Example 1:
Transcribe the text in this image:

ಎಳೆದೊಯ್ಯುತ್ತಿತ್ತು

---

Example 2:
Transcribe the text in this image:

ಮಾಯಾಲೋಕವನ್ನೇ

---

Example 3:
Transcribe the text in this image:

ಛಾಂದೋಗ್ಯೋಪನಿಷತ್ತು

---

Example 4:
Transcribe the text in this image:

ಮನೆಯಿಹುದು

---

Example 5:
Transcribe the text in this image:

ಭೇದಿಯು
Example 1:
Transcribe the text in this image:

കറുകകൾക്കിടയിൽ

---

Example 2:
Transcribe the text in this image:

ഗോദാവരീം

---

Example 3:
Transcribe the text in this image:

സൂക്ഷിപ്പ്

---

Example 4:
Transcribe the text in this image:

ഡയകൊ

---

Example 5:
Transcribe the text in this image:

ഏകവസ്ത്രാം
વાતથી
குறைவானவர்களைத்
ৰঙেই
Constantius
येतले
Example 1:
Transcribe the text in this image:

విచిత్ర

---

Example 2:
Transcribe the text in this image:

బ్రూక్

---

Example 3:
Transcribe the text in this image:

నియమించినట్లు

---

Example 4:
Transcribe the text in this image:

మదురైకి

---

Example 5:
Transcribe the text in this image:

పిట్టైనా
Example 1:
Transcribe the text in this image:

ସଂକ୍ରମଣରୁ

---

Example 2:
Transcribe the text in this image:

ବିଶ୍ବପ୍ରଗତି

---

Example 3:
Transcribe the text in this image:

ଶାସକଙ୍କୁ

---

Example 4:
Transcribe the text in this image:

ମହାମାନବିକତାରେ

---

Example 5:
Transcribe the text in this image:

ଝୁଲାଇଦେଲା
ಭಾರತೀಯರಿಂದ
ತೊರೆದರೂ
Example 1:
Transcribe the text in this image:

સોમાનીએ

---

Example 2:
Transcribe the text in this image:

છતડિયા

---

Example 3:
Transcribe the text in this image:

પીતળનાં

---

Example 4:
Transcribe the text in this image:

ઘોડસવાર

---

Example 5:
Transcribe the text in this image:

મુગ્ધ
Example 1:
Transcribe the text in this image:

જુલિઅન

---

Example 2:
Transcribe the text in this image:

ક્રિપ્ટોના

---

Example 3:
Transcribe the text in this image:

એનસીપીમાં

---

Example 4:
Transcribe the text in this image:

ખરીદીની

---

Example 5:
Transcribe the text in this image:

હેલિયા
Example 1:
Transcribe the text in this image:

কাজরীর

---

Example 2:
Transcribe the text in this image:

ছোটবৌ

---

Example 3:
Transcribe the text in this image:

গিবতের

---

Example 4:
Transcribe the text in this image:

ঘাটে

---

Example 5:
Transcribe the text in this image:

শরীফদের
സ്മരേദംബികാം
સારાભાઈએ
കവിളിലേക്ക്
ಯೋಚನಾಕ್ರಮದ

§ **Required action**
Output the entire listing exactly as it appears above.

§ **Response for this exercise**
Example 1:
Transcribe the text in this image:

ಎಳೆದೊಯ್ಯುತ್ತಿತ್ತು

---

Example 2:
Transcribe the text in this image:

ಮಾಯಾಲೋಕವನ್ನೇ

---

Example 3:
Transcribe the text in this image:

ಛಾಂದೋಗ್ಯೋಪನಿಷತ್ತು

---

Example 4:
Transcribe the text in this image:

ಮನೆಯಿಹುದು

---

Example 5:
Transcribe the text in this image:

ಭೇದಿಯು
Example 1:
Transcribe the text in this image:

കറുകകൾക്കിടയിൽ

---

Example 2:
Transcribe the text in this image:

ഗോദാവരീം

---

Example 3:
Transcribe the text in this image:

സൂക്ഷിപ്പ്

---

Example 4:
Transcribe the text in this image:

ഡയകൊ

---

Example 5:
Transcribe the text in this image:

ഏകവസ്ത്രാം
વાતથી
குறைவானவர்களைத்
ৰঙেই
Constantius
येतले
Example 1:
Transcribe the text in this image:

విచిత్ర

---

Example 2:
Transcribe the text in this image:

బ్రూక్

---

Example 3:
Transcribe the text in this image:

నియమించినట్లు

---

Example 4:
Transcribe the text in this image:

మదురైకి

---

Example 5:
Transcribe the text in this image:

పిట్టైనా
Example 1:
Transcribe the text in this image:

ସଂକ୍ରମଣରୁ

---

Example 2:
Transcribe the text in this image:

ବିଶ୍ବପ୍ରଗତି

---

Example 3:
Transcribe the text in this image:

ଶାସକଙ୍କୁ

---

Example 4:
Transcribe the text in this image:

ମହାମାନବିକତାରେ

---

Example 5:
Transcribe the text in this image:

ଝୁଲାଇଦେଲା
ಭಾರತೀಯರಿಂದ
ತೊರೆದರೂ
Example 1:
Transcribe the text in this image:

સોમાનીએ

---

Example 2:
Transcribe the text in this image:

છતડિયા

---

Example 3:
Transcribe the text in this image:

પીતળનાં

---

Example 4:
Transcribe the text in this image:

ઘોડસવાર

---

Example 5:
Transcribe the text in this image:

મુગ્ધ
Example 1:
Transcribe the text in this image:

જુલિઅન

---

Example 2:
Transcribe the text in this image:

ક્રિપ્ટોના

---

Example 3:
Transcribe the text in this image:

એનસીપીમાં

---

Example 4:
Transcribe the text in this image:

ખરીદીની

---

Example 5:
Transcribe the text in this image:

હેલિયા
Example 1:
Transcribe the text in this image:

কাজরীর

---

Example 2:
Transcribe the text in this image:

ছোটবৌ

---

Example 3:
Transcribe the text in this image:

গিবতের

---

Example 4:
Transcribe the text in this image:

ঘাটে

---

Example 5:
Transcribe the text in this image:

শরীফদের
സ്മരേദംബികാം
સારાભાઈએ
കവിളിലേക്ക്
ಯೋಚನಾಕ್ರಮದ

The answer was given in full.